┌──

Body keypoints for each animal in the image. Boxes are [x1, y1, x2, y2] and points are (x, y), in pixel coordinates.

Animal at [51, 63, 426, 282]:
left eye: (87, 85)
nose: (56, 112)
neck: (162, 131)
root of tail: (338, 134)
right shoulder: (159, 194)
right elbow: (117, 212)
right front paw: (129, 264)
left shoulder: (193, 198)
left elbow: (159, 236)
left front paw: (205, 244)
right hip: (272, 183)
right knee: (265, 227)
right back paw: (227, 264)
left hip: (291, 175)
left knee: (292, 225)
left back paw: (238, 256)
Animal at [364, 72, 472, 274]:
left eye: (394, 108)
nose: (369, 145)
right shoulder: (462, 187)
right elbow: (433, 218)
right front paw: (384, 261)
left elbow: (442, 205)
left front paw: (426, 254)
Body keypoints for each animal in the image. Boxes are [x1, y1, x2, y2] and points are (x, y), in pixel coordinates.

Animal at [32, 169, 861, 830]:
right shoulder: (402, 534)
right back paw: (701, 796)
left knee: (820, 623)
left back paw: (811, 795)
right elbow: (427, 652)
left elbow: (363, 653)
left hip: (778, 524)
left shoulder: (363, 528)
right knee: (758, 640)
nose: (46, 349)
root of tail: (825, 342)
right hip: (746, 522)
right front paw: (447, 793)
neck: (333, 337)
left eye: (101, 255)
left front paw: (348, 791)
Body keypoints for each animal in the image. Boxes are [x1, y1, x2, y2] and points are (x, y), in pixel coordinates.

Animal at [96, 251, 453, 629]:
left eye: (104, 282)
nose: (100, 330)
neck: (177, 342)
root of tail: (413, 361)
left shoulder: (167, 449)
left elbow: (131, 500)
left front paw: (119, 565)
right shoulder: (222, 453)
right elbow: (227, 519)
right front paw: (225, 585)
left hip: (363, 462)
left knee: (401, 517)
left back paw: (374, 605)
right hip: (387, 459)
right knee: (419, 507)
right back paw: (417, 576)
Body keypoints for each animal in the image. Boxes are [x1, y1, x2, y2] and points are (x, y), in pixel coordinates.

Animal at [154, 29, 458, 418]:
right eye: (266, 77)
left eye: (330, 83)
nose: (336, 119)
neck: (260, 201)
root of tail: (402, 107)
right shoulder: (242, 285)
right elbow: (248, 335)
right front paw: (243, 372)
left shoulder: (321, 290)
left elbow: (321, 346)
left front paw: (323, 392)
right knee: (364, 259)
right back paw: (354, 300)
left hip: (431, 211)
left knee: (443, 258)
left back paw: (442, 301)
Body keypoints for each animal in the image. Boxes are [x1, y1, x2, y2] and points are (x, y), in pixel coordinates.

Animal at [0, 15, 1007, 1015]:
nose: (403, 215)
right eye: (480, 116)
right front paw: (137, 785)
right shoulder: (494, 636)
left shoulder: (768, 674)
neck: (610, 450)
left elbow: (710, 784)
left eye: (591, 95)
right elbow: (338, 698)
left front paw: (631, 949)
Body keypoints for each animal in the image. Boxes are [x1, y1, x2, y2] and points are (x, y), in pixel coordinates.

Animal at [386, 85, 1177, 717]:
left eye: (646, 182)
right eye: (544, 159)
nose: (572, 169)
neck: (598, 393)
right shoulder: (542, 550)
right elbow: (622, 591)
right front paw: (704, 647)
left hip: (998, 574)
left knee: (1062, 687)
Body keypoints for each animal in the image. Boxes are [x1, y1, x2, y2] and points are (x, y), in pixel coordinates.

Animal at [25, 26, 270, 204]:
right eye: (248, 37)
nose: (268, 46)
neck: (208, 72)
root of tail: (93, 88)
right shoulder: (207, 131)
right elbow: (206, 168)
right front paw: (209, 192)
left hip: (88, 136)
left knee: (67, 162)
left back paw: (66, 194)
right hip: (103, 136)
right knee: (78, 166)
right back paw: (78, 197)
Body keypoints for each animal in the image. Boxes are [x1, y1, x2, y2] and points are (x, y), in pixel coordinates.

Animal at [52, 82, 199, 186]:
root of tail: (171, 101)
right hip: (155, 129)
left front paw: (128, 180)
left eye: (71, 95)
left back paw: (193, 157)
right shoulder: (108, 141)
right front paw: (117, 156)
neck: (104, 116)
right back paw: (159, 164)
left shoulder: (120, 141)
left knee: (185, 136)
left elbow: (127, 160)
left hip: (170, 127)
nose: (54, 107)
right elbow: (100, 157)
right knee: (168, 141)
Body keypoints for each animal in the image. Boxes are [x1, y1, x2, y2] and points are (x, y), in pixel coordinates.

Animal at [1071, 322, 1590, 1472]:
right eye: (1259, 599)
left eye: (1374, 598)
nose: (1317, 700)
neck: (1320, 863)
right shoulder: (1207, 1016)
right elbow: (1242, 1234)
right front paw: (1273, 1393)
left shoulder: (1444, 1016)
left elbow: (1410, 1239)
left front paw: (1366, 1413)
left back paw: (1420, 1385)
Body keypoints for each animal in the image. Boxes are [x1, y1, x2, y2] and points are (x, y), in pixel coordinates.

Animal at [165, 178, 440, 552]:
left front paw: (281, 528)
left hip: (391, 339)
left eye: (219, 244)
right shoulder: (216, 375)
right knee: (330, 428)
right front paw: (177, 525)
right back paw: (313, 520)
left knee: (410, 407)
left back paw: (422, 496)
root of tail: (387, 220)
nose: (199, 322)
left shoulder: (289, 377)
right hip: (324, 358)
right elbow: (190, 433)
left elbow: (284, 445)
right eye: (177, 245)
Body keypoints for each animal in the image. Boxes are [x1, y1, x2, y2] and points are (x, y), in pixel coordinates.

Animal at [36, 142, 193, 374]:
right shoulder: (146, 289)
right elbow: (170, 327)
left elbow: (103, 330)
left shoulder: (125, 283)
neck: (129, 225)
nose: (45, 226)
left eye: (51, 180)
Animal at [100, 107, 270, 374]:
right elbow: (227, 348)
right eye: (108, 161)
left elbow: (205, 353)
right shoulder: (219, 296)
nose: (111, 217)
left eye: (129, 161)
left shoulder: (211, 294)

└──

● AIM OF THE EXERCISE
Each line of the entries above that includes "root" counts once; state how many such lines there are, with the number as the only answer.

● ANSWER BOX
7